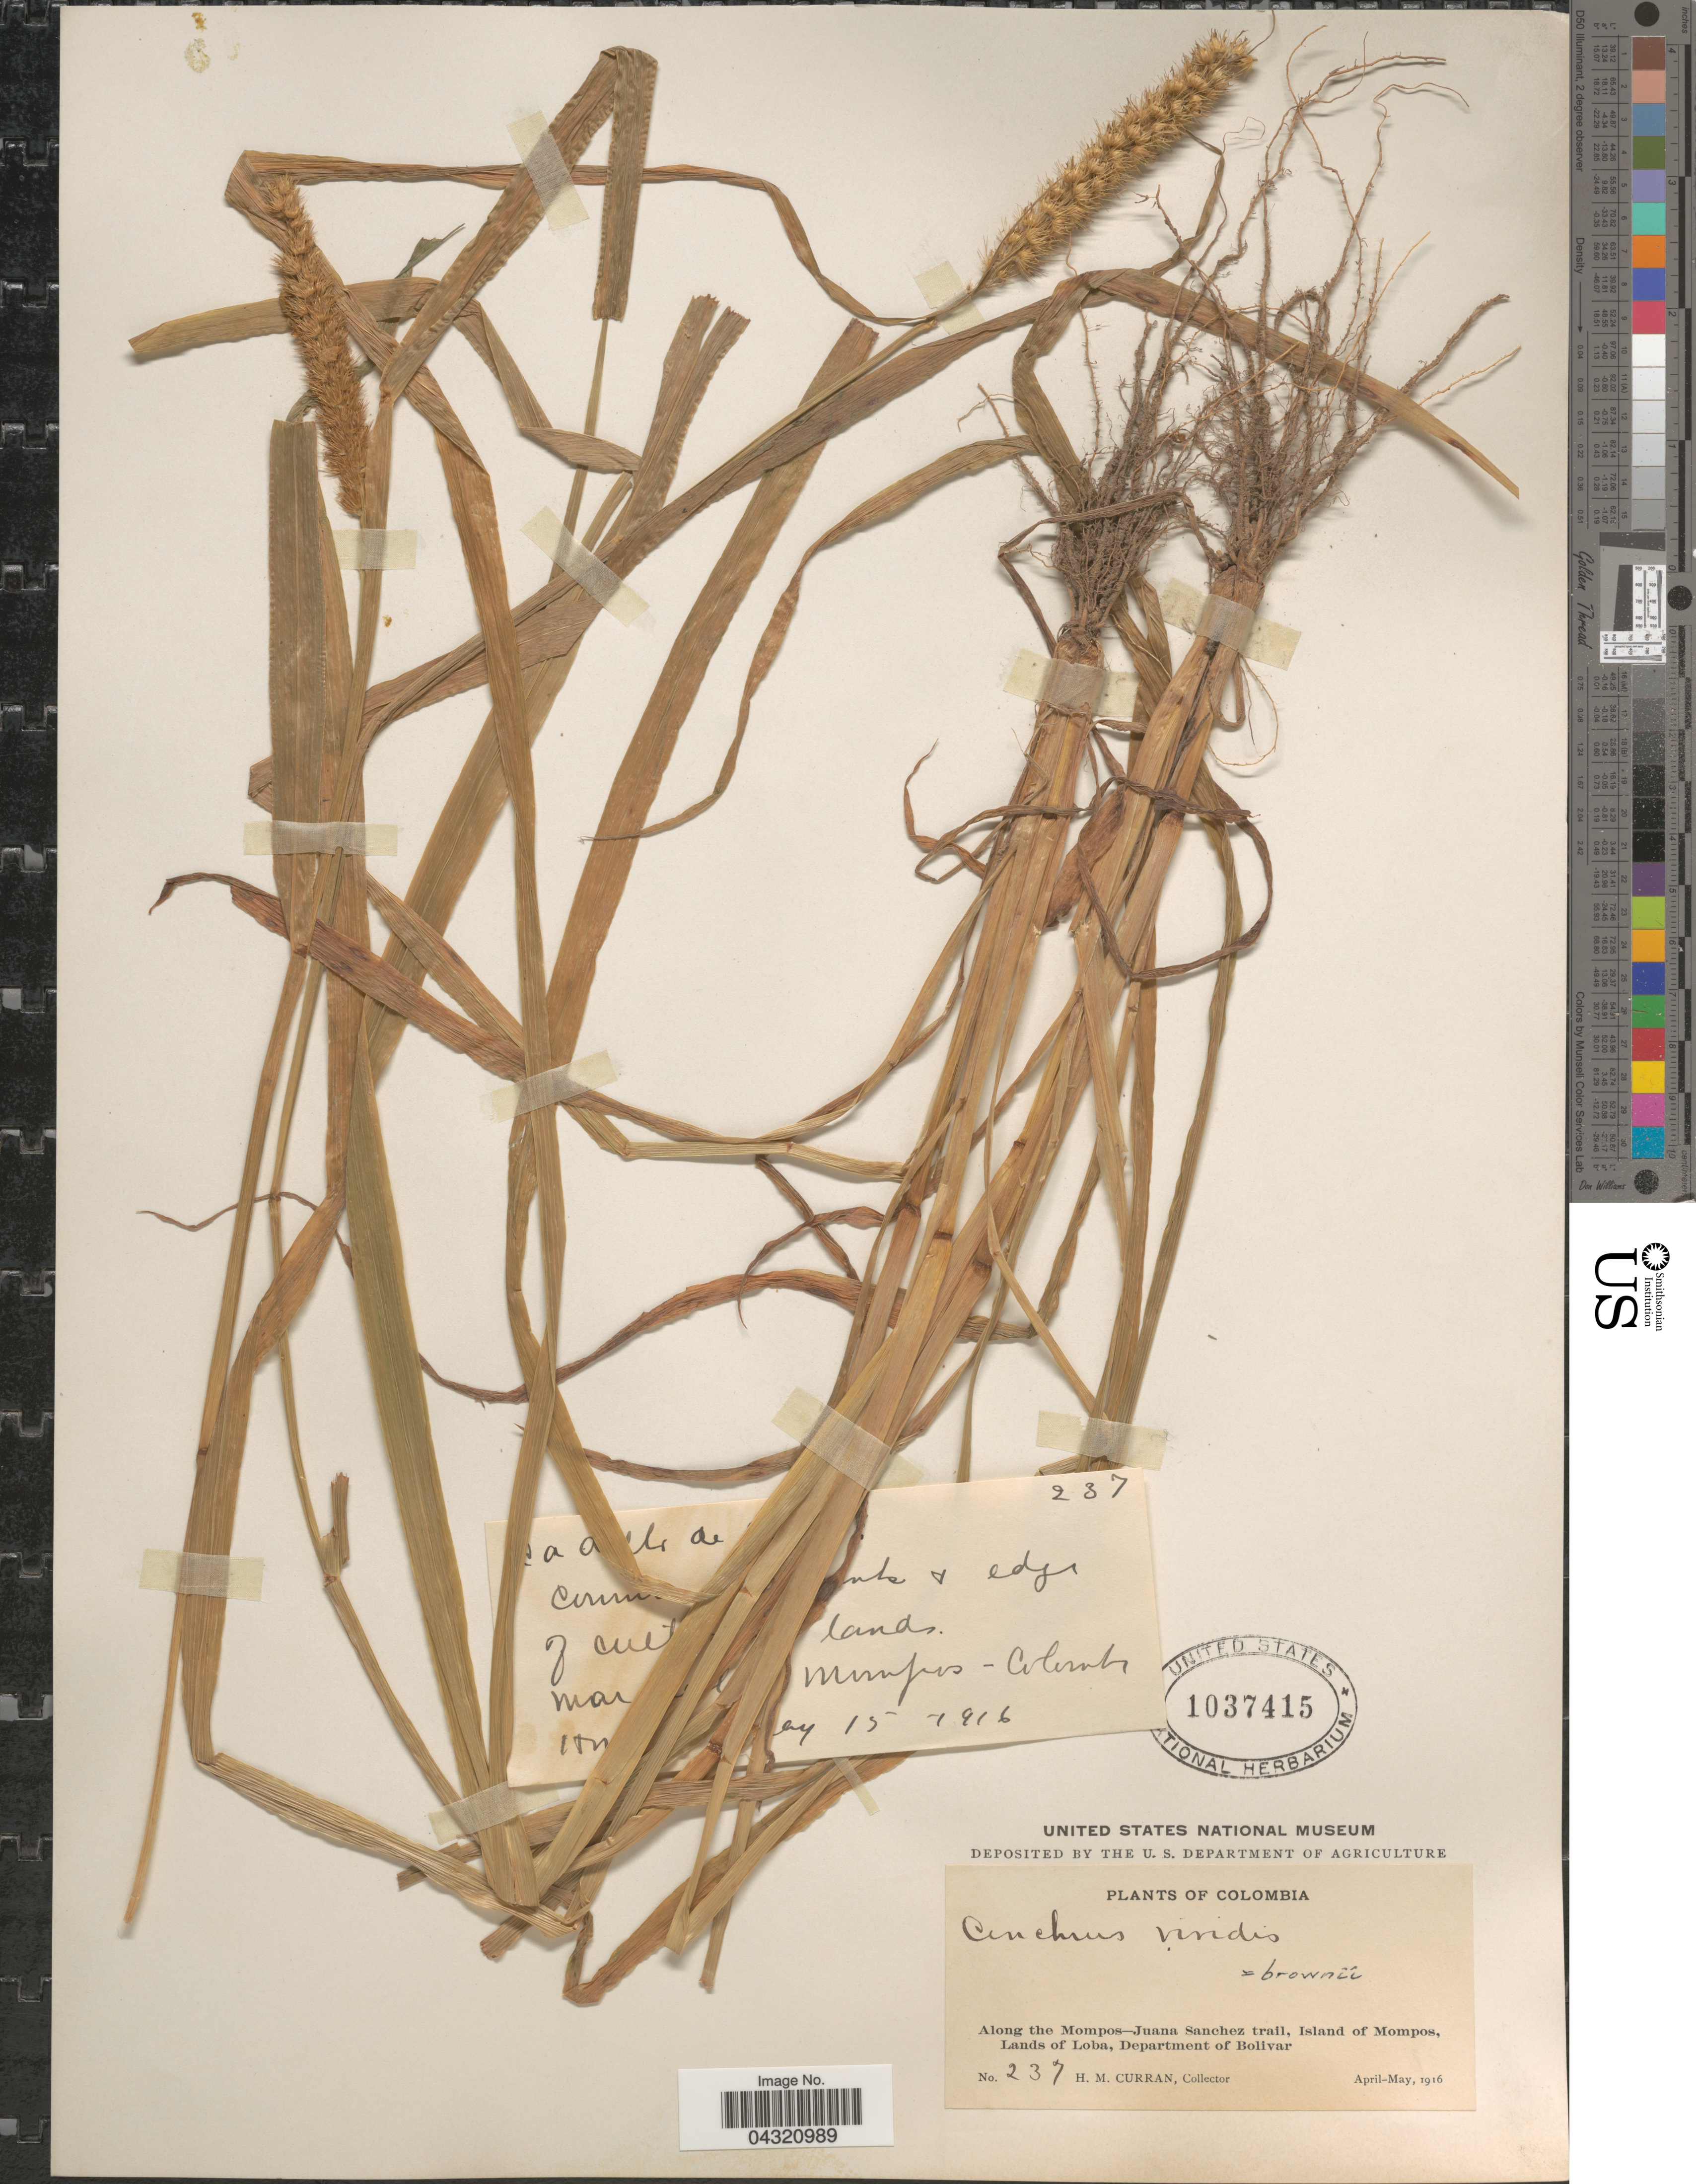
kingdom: Plantae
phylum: Tracheophyta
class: Liliopsida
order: Poales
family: Poaceae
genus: Cenchrus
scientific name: Cenchrus brownii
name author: Roem. & Schult.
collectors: H. M. Curran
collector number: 237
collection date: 1916-05-15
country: Colombia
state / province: Bolívar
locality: Along the Mompos-Juana Sanchez trail, Island of Mompos, Lands of Loba, Department of Bolivar.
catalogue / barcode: US 1037415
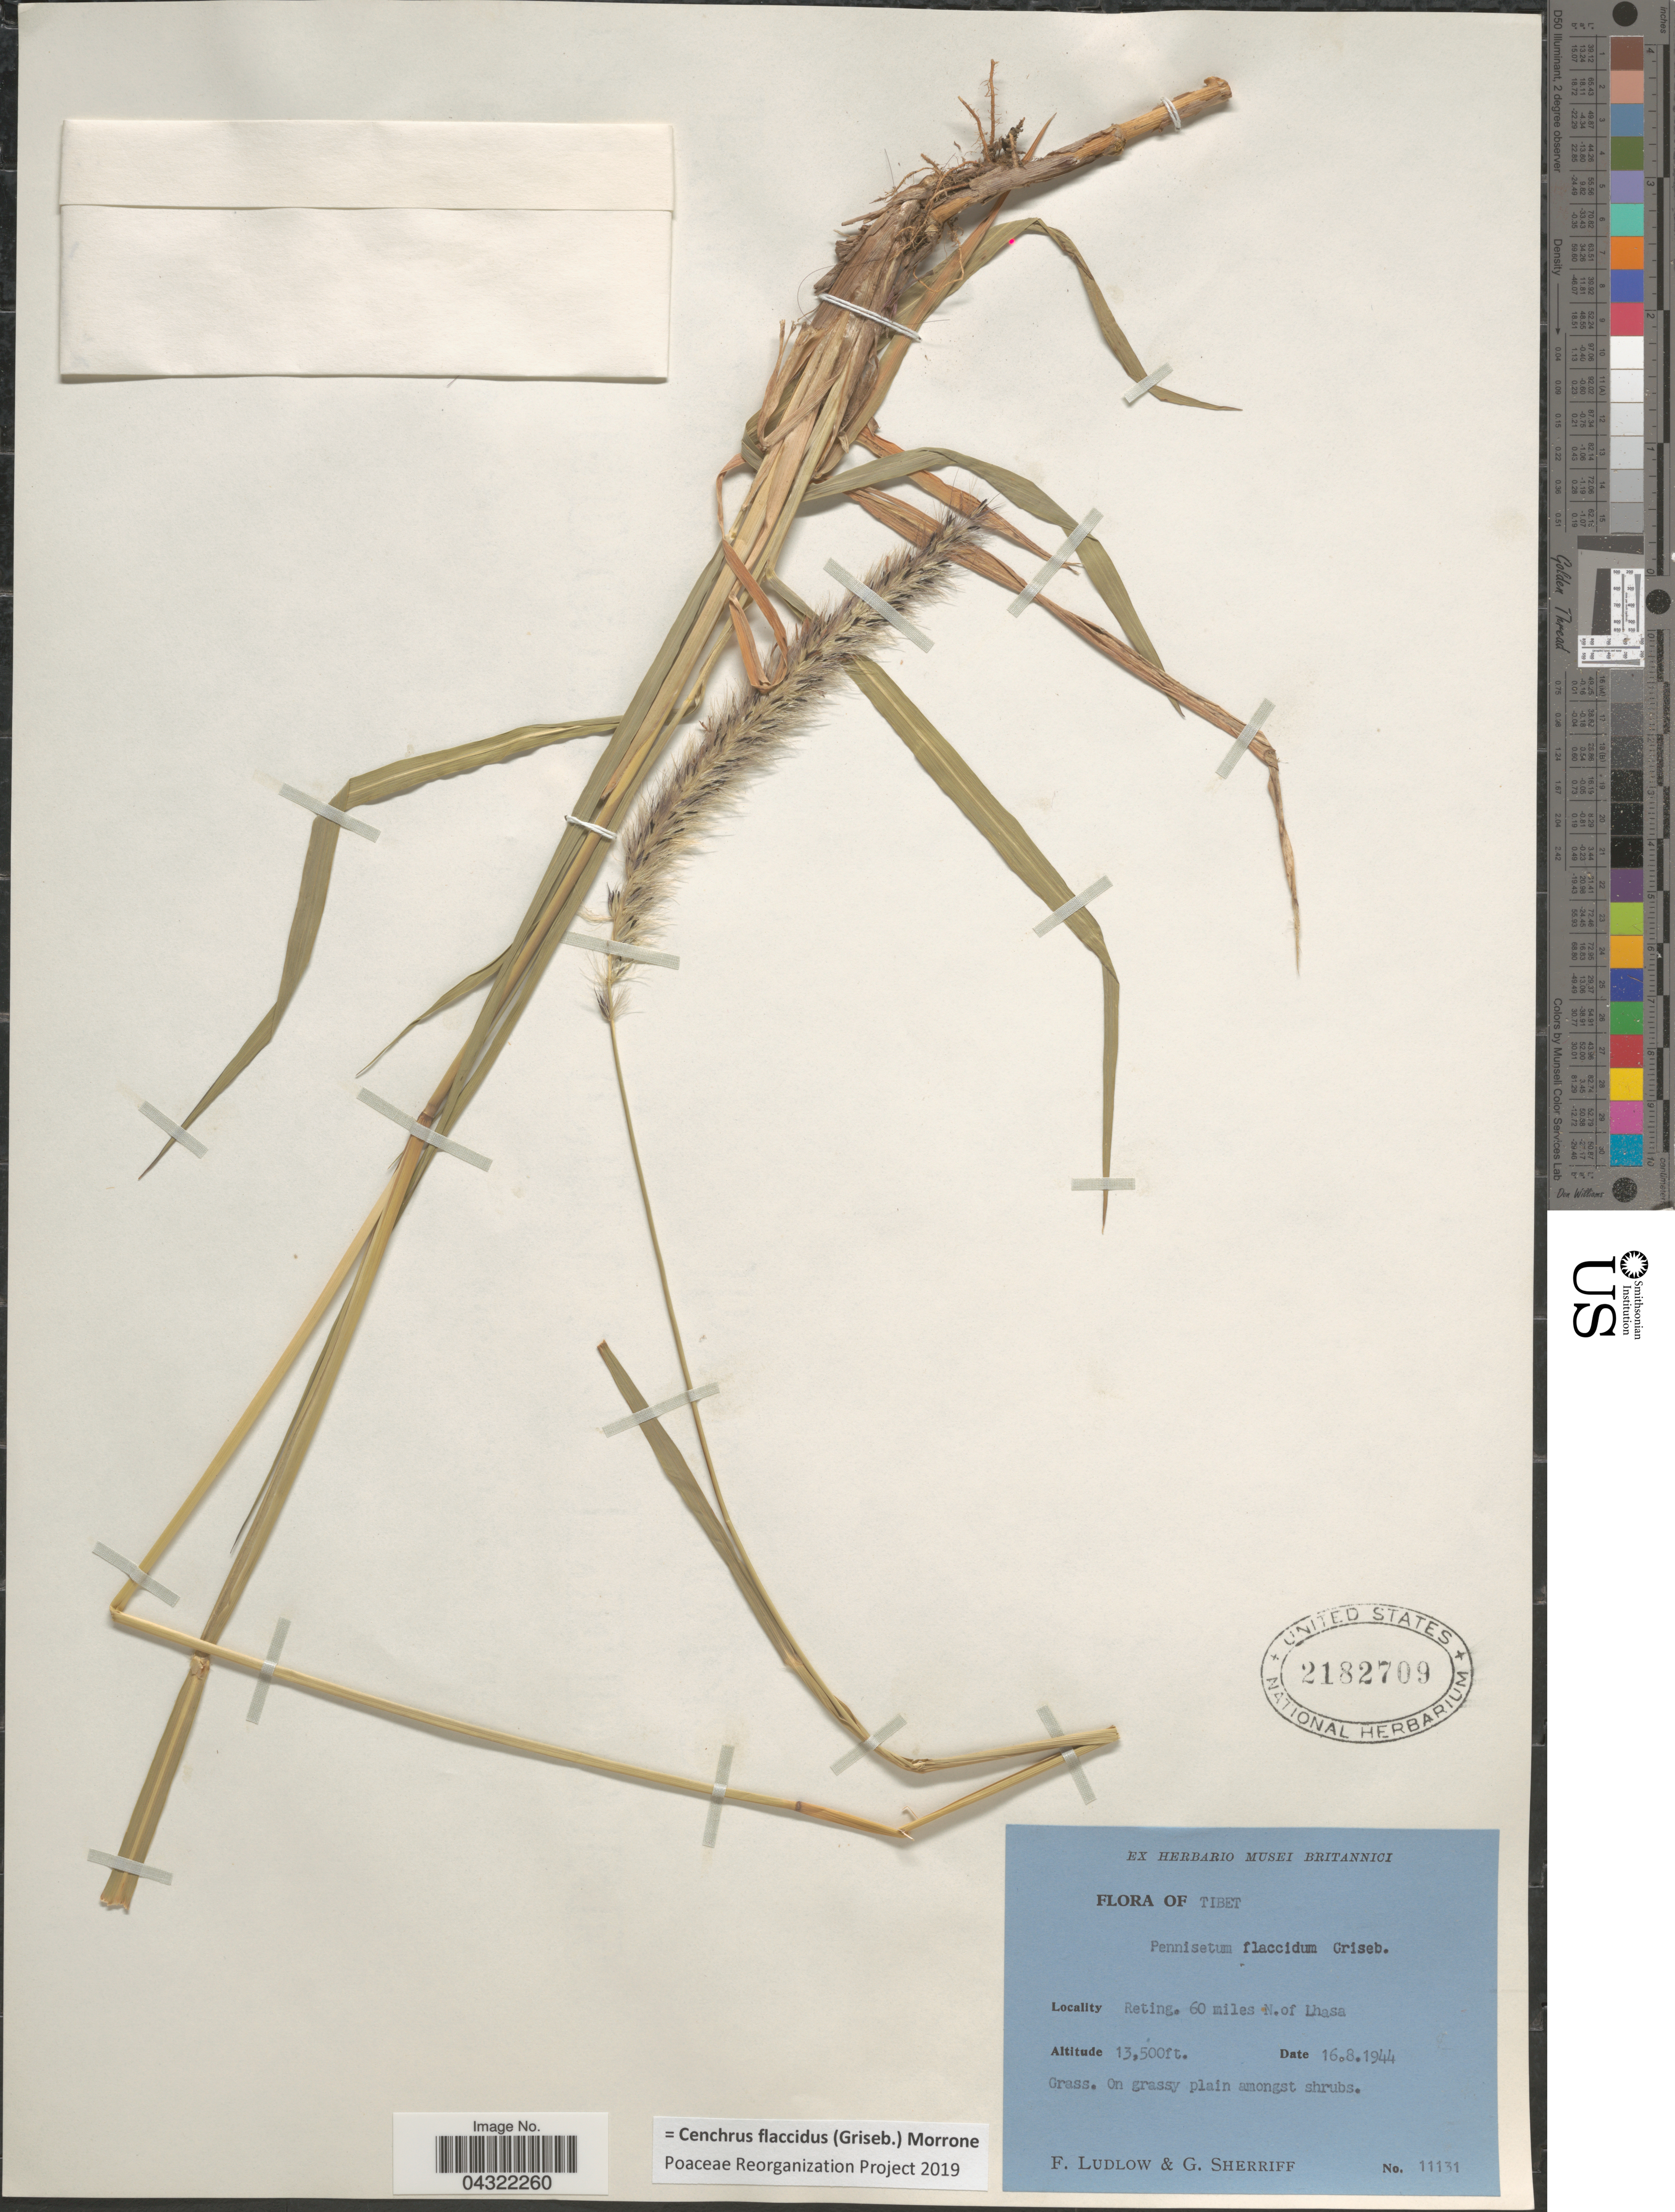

_ _ _

### TASK:
Copy every line of the rows above verbatim, leaving out the pictures.

### TASK RESPONSE:
kingdom: Plantae
phylum: Tracheophyta
class: Liliopsida
order: Poales
family: Poaceae
genus: Cenchrus
scientific name: Cenchrus brownii
name author: Roem. & Schult.
collectors: H. M. Curran
collector number: 237
collection date: 1916-05-15
country: Colombia
state / province: Bolívar
locality: Along the Mompos-Juana Sanchez trail, Island of Mompos, Lands of Loba, Department of Bolivar.
catalogue / barcode: US 1037415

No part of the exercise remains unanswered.